On New Books in East Asian Studies, Carla Nappi interviews Cosima Bruno about her new book on translation and the poetry of Yang Lian 杨炼:

Cosima Bruno’s new book asks us to consider a deceptively simple question: what is the relationship between a poem and its translation? In the course of Between the Lines: Yang Lian’s Poetry through Translation (Brill, 2012), Bruno helps us imagine what an answer to that question might look like while guiding us through the sounds and spaces of contemporary Chinese poet Yang Lian. Between the Lines proposes an innovative way to read a poem through and with its translations, using a “triangular comparative analysis” that juxtaposes the original poem with a number of its translations to identify shifts in the lines of the poem that serve as landmarks in the conceptual and textual world of the poet.

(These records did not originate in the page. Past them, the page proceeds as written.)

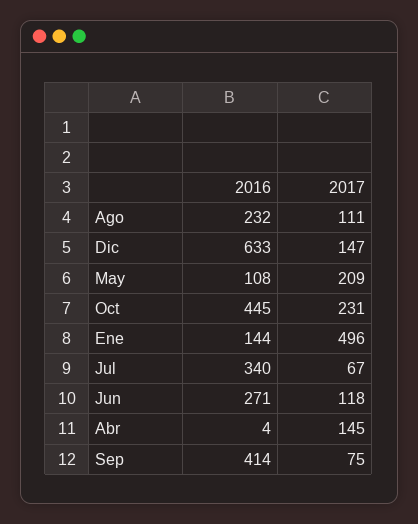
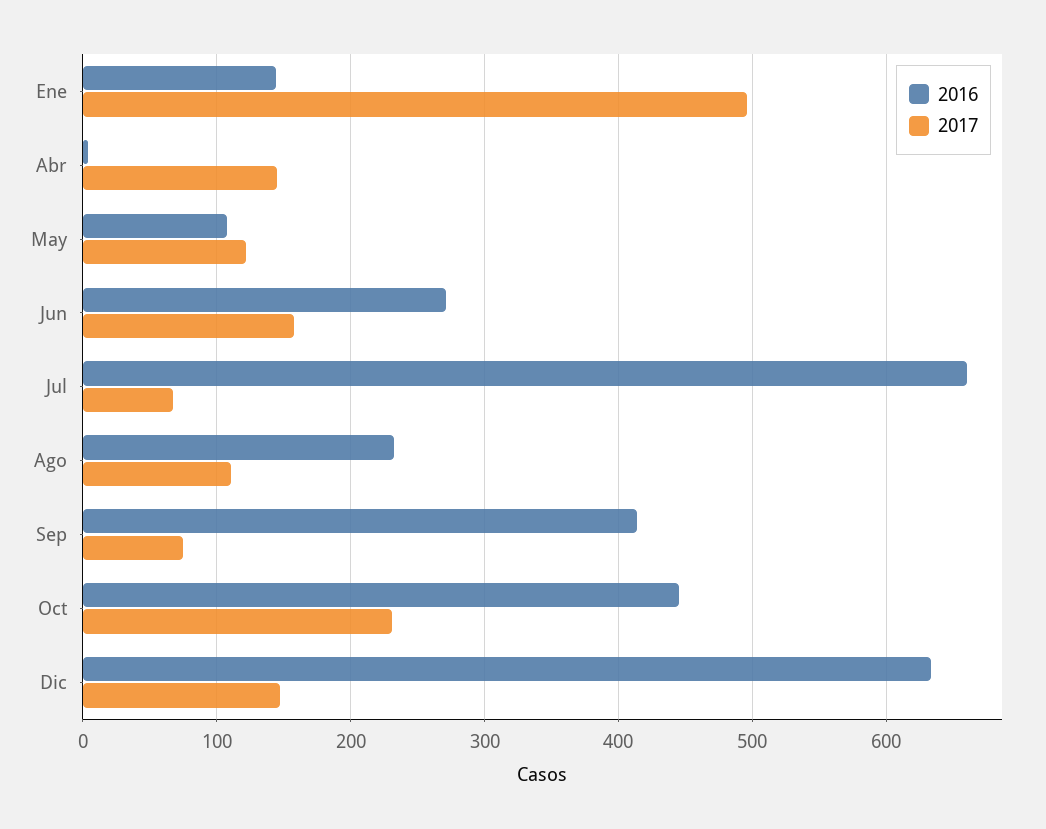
  {
    "2016": {
      "Ago": 232,
      "Dic": 633,
      "May": 108,
      "Oct": 445,
      "Ene": 144,
-     "Jul": 340,
+     "Jul": 660,
      "Jun": 271,
      "Abr": 4,
      "Sep": 414
    },
    "2017": {
      "Ago": 111,
      "Dic": 147,
-     "May": 209,
+     "May": 120,
      "Oct": 231,
      "Ene": 496,
      "Jul": 67,
-     "Jun": 118,
+     "Jun": 160,
      "Abr": 145,
      "Sep": 75
    }
  }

Bruno uses this translation-focused methodology of reading to reveal fascinating dimensions of time, space, and subjectivity in Yang Lian’s work, and to guide our attention to the performative importance of rhythm, blank space, punctuation, and sound in his verse. Readers who are interested in Chinese poetry will find much to absorb and transport them in these pages, and readers interested in the theory and practice of translation will find a clear articulation of a set of methodological tools that could potentially bear fruit when rendering texts across many different genres and languages. Enjoy!